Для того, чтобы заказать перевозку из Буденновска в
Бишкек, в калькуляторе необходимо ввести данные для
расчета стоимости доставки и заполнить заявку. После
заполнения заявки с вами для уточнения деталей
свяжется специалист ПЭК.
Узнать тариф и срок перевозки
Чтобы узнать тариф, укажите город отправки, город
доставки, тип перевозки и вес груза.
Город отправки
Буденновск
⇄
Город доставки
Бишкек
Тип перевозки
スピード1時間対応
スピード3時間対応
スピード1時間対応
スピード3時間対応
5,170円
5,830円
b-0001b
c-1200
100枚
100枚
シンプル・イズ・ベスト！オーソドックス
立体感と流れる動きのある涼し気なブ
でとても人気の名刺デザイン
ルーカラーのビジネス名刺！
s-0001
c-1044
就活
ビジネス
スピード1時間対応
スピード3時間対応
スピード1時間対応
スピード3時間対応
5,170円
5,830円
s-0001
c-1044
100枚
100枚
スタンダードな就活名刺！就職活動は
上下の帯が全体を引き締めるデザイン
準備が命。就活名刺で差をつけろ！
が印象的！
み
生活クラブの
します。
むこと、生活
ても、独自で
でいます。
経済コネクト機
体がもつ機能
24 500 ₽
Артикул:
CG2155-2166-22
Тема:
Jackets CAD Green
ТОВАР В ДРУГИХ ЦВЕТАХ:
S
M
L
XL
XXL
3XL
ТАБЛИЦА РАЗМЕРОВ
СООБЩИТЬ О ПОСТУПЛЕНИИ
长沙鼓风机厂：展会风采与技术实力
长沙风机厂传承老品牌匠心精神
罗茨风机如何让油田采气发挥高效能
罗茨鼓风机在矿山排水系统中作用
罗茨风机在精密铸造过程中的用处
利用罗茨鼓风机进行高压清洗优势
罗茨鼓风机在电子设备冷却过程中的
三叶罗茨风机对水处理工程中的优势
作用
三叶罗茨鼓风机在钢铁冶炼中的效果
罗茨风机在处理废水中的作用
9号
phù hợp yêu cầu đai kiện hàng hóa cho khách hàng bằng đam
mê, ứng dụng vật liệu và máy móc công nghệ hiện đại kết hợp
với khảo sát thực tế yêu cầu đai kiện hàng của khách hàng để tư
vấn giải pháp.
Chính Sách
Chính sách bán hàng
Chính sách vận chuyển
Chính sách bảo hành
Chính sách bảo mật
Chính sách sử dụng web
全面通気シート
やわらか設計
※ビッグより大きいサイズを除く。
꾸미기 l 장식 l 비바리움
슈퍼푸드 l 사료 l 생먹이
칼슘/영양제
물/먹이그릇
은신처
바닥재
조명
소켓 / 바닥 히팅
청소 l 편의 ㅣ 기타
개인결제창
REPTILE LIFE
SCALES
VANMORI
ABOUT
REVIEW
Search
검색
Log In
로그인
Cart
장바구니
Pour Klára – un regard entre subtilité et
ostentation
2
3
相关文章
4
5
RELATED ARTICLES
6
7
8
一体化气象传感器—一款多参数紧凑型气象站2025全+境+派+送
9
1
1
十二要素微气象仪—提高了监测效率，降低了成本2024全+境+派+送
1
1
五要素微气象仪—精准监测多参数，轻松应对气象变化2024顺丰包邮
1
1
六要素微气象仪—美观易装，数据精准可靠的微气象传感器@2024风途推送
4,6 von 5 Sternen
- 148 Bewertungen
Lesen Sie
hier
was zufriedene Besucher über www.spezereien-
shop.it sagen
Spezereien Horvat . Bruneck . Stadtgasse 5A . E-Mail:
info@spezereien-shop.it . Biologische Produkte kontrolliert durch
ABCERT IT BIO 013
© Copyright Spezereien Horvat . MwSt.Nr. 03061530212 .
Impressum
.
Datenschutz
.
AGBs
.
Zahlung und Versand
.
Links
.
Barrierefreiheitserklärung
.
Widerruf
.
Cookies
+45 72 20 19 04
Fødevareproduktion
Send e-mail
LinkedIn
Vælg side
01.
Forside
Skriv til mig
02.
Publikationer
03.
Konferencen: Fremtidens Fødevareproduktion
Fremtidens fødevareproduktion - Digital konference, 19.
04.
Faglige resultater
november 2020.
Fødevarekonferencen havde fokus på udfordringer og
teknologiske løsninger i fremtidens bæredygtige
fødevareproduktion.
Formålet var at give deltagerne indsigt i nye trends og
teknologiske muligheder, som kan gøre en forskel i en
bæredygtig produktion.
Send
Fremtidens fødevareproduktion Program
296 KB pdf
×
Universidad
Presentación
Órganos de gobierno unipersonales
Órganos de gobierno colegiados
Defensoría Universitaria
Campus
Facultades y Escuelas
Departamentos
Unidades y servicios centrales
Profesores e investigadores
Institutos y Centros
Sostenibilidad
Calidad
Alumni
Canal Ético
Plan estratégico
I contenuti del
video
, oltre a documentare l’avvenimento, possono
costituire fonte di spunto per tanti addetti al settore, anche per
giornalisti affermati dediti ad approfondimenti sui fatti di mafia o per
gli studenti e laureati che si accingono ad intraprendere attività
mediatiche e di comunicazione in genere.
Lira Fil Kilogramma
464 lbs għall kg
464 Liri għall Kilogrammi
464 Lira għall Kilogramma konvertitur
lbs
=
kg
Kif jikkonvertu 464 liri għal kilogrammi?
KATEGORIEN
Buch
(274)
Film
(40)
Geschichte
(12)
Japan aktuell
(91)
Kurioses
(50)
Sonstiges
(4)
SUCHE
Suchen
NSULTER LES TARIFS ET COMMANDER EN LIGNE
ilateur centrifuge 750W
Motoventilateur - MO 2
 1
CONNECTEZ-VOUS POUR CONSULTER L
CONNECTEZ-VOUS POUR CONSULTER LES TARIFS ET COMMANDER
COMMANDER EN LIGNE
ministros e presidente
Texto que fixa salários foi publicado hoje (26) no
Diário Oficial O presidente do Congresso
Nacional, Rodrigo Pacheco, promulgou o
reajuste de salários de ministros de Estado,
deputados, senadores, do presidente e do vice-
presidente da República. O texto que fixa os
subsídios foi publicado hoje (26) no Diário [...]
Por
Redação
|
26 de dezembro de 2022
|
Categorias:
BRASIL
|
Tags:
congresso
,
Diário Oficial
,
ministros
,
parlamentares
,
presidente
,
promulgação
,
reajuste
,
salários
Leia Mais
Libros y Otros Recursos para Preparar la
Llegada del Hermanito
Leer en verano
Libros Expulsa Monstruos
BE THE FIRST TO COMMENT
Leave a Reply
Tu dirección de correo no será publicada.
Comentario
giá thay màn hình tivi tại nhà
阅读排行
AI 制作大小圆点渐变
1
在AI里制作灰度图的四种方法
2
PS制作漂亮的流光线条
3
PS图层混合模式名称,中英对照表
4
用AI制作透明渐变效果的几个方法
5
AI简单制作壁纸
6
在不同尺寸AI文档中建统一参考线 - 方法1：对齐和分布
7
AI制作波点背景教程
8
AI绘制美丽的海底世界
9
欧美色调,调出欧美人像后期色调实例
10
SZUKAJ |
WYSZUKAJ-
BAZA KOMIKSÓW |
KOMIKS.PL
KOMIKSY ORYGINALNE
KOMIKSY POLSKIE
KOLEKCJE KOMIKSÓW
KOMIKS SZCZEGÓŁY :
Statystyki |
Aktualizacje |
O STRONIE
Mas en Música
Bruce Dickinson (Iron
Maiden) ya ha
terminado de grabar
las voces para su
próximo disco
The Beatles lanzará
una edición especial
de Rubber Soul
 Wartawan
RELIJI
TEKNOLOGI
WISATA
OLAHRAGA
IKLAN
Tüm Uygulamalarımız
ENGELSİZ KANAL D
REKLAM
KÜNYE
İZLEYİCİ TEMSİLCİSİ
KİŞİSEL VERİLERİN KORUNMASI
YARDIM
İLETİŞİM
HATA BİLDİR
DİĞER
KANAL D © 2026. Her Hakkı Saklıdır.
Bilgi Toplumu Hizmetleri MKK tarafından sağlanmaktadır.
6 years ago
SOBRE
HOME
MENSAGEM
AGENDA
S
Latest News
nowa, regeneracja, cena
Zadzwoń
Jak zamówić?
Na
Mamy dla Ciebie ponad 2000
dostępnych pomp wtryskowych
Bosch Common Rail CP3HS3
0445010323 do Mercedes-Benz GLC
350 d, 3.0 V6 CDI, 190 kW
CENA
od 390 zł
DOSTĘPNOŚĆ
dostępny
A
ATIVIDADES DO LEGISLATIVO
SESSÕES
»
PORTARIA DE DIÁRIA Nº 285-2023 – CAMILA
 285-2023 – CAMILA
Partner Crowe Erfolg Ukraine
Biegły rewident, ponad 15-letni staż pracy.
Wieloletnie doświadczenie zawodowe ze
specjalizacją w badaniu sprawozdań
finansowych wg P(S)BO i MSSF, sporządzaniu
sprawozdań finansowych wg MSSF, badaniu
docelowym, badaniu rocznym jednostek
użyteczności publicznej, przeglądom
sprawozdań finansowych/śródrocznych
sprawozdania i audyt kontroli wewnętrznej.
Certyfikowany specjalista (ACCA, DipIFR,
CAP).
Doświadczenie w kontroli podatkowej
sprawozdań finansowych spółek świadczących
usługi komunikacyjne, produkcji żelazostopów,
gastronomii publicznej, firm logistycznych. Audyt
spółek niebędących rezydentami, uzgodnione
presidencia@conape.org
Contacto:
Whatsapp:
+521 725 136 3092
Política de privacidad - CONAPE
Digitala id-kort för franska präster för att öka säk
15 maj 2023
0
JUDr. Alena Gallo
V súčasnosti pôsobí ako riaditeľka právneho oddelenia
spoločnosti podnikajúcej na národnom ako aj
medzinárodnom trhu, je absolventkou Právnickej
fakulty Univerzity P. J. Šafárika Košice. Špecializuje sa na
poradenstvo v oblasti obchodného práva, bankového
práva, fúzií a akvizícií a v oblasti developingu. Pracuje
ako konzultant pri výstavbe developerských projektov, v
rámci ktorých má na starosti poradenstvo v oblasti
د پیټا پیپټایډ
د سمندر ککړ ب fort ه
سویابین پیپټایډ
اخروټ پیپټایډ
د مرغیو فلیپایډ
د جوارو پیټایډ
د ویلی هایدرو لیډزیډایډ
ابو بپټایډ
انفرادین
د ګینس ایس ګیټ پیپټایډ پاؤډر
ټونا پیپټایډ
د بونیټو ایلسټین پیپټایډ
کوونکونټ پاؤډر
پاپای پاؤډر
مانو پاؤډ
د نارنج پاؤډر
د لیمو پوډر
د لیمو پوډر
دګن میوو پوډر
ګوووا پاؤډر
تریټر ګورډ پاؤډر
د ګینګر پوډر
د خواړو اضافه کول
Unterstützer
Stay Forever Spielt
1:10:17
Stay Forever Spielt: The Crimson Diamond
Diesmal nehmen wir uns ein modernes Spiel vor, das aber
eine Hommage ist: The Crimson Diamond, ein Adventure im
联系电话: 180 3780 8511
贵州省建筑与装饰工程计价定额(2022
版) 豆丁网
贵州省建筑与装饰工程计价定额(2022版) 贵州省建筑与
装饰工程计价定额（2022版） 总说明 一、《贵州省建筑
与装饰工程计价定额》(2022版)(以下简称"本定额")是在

• • •

Required work
The entries above hold the needed span. Transcribe exactly the lines from the one with "د ویلی هایدرو لیډزیډایډ" to the one with "eine Hommage ist: The", both included.

Output of the exercise
د ویلی هایدرو لیډزیډایډ
ابو بپټایډ
انفرادین
د ګینس ایس ګیټ پیپټایډ پاؤډر
ټونا پیپټایډ
د بونیټو ایلسټین پیپټایډ
کوونکونټ پاؤډر
پاپای پاؤډر
مانو پاؤډ
د نارنج پاؤډر
د لیمو پوډر
د لیمو پوډر
دګن میوو پوډر
ګوووا پاؤډر
تریټر ګورډ پاؤډر
د ګینګر پوډر
د خواړو اضافه کول
Unterstützer
Stay Forever Spielt
1:10:17
Stay Forever Spielt: The Crimson Diamond
Diesmal nehmen wir uns ein modernes Spiel vor, das aber
eine Hommage ist: The Crimson Diamond, ein Adventure im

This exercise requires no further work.